Understanding logarithmic functions

The function f(x) = a^x is a one to one function provided that a > 0 and a =! 1. Therefore f would have an inverse which we will call the logarithmic function.

What are logarithmic functions?
If a > 0 and a =! 1, then the function  log_a(x), called the logarithm of x to the base a, is the inverse of the one to one function a^x:
Y = log_a(x)  x = a^y, (a > 0, a =! 1)
Since a^x has the domain (-inf, inf), log_a(x) has the range (-inf, inf). Since a^x has the range (0,inf), log_a(x) has the domain (0, inf). Since a^x and log_a(x) are inverse functions, the following cancellation identities hold:
log_a (a^x) = x for all real x and a^(log_a x) = x for all x > 0.
The graphs of some examples of logarithmic functions are shown in the picture (a) below. They all pass through the point (0,1). Each graph is the reflection in the line y = x of the corresponding exponential graph in the picture (b).

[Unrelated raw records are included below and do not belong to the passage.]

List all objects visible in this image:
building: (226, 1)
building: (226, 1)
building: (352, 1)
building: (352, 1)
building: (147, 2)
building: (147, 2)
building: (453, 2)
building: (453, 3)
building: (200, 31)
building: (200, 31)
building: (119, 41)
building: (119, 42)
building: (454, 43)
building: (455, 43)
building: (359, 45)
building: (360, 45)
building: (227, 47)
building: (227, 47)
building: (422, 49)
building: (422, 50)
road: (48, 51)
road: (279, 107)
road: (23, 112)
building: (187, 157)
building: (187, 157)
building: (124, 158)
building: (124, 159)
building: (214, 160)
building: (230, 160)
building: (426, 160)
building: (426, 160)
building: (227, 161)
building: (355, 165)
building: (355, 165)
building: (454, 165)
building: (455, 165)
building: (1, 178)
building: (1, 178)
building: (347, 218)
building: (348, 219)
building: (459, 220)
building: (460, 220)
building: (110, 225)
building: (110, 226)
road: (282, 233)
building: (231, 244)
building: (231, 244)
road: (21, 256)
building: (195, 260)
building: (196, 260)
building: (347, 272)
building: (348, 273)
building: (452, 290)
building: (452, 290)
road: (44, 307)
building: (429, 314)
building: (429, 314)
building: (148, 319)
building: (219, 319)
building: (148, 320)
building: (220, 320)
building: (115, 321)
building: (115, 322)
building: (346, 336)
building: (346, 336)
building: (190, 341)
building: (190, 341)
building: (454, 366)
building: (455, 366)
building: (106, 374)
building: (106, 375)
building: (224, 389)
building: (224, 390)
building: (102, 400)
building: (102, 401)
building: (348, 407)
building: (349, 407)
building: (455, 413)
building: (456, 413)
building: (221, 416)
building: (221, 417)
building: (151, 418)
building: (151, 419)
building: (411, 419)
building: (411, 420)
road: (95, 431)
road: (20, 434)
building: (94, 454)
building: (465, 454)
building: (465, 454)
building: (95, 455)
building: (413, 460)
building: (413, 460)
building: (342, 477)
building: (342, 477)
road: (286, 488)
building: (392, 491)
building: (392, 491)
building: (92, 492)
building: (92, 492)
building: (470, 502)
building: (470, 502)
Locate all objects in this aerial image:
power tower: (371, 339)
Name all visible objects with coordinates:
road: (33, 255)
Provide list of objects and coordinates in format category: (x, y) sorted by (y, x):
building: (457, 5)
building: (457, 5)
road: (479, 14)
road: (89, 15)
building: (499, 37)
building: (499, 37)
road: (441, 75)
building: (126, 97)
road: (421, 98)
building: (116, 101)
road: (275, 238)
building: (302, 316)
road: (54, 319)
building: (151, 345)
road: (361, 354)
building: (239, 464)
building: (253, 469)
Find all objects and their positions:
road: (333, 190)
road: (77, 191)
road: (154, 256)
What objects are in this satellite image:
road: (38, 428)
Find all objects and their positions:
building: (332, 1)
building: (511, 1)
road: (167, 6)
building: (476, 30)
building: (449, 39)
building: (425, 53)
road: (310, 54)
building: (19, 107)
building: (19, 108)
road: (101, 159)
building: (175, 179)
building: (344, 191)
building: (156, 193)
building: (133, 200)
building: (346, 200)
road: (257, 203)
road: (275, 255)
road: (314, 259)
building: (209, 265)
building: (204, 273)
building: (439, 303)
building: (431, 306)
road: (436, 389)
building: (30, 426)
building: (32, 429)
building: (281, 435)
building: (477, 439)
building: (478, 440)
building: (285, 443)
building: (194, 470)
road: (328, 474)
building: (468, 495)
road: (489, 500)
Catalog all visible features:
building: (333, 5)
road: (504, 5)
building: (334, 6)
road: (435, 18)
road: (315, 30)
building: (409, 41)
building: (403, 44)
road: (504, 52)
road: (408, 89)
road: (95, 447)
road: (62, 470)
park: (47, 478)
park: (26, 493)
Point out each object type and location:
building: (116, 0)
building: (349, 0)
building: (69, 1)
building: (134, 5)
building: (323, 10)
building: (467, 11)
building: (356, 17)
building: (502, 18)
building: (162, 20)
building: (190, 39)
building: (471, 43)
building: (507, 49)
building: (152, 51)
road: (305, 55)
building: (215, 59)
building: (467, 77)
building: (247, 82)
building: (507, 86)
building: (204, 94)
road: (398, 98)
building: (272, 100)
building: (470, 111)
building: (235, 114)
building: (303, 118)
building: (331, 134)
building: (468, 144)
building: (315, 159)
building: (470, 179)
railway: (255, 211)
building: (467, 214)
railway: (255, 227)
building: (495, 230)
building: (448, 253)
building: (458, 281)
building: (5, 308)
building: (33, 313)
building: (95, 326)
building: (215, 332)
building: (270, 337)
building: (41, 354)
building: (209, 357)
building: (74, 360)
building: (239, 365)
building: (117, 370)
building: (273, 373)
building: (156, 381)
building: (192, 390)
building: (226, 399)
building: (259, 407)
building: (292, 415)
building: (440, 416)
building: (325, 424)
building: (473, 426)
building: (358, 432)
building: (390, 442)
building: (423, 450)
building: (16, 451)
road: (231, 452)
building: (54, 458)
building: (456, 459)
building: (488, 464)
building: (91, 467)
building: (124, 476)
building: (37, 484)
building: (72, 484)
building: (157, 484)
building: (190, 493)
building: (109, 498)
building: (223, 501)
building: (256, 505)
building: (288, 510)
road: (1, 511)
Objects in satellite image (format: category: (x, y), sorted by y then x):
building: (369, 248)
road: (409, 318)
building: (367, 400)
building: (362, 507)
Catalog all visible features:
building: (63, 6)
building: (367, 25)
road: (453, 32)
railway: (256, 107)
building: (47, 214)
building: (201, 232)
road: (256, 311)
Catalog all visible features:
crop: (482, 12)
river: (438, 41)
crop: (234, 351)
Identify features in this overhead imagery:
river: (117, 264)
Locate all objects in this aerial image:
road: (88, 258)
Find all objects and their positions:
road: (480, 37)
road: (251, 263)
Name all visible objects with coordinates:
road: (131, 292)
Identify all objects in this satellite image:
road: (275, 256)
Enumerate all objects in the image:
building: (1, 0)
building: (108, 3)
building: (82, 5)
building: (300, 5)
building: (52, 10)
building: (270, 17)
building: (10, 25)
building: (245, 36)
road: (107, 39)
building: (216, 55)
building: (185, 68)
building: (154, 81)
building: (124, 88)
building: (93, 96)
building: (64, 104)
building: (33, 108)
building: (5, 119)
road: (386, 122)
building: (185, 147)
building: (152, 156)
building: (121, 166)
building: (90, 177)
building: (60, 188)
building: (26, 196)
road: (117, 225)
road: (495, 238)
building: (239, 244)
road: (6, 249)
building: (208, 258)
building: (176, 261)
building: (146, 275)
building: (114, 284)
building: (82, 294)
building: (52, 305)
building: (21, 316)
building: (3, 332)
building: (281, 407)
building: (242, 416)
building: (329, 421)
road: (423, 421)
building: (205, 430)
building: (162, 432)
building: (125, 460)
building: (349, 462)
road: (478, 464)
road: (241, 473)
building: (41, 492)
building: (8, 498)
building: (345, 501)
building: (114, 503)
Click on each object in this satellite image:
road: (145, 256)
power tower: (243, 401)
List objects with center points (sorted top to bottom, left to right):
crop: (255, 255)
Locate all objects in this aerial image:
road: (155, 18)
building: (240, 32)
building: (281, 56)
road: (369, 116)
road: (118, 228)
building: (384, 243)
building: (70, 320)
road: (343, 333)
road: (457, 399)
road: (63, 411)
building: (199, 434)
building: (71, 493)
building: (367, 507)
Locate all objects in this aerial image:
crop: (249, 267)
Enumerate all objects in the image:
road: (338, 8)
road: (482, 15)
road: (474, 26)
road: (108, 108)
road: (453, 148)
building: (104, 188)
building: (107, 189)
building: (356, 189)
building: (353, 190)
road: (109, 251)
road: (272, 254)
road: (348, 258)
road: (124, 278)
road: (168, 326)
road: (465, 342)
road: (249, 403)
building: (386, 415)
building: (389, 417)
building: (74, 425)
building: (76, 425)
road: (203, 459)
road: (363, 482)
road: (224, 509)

From the laws of exponents we can derive the following laws of logarithmic functions.
Laws of logarithms: If x > 0, y > 0, a > 0, b > 0, a =! 1, b =! 1, then
(i) log_a(1) = 0
Proof: We know that a^0 = 1 for any real number a. Therefore by the definition of log we can say that log_a(1) = 0. Hence proved.
(ii) log_a(xy) = log_a (x) + log_a(y)
Proof: Let u = log_a(x) and v = log_a(y). By defining property of inverse of log function we know that x = a^u and y = a^v. Thus xy = a^u * a^v = a^(u+v). Inverting again we have, log_a(xy) = u + v = log_a(x) + log_a(y). Hence proved!
(iii) log_a(1/x) = - log_a(x)
(iv) log_a(x/y) = log_a(x) - log_a(y)
Proof: Let u = log_a(x) and v = log_a(y). Then again by defining property of inverse of log function we know that x = a^u and y = a^y. Thus a^u/a^v = a^(u-v). Inverting again we have, log_a(x/y) = u - v = log_a(x) - log_a(y). Hence proved. The rule number (iii) can be proved in the same manner.
(v) log_a(x^y) = y log_a(x)
(vi) log_a(x) = (log_b x)/(  log_b a)
The logarithm law (vi) presented above shows that if you know the logarithms to a particular base b, you can calculate the logarithms to any other base a.